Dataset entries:
◆ ◆ ◆ ◆
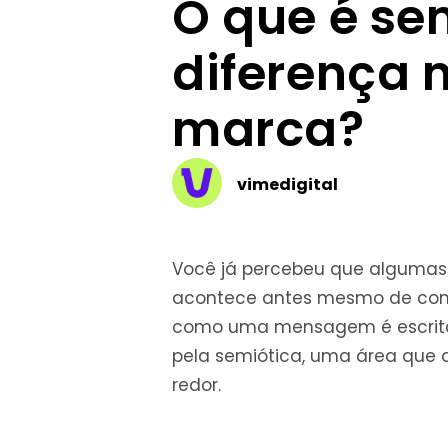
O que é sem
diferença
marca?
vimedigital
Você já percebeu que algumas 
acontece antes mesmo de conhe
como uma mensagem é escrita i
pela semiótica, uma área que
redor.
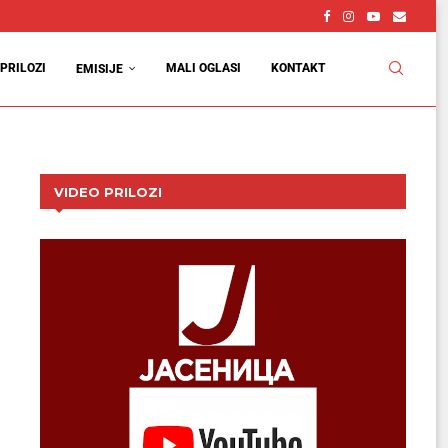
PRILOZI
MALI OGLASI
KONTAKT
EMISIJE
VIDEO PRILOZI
◆ ◆ ◆ ◆
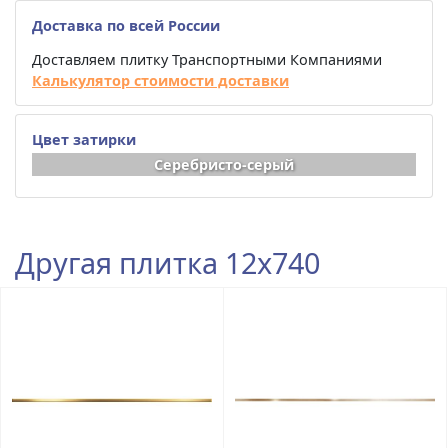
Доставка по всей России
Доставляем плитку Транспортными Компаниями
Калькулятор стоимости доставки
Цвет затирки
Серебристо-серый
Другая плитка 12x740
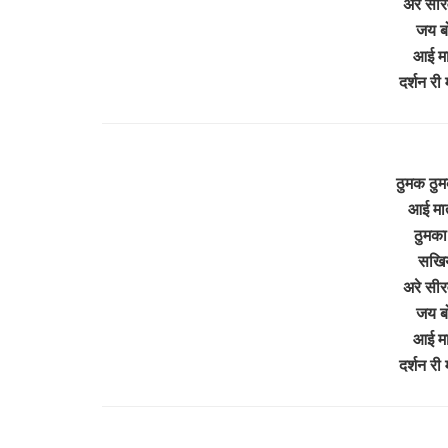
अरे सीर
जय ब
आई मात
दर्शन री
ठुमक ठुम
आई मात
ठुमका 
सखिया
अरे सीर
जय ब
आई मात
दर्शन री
◆ ◆ ◆ ◆
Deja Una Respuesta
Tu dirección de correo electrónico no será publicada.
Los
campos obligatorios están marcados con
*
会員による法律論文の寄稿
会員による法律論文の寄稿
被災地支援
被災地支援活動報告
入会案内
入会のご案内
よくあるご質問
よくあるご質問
◆ ◆ ◆ ◆
Work item>
Quote the lines above exactly, starting with the one that has "O que é sem" and ending with the one that has "VIDEO PRILOZI"; drop the pictures and include nothing else.

Task solution>
O que é sem
diferença
marca?
vimedigital
Você já percebeu que algumas 
acontece antes mesmo de conhe
como uma mensagem é escrita i
pela semiótica, uma área que
redor.
PRILOZI
MALI OGLASI
KONTAKT
EMISIJE
VIDEO PRILOZI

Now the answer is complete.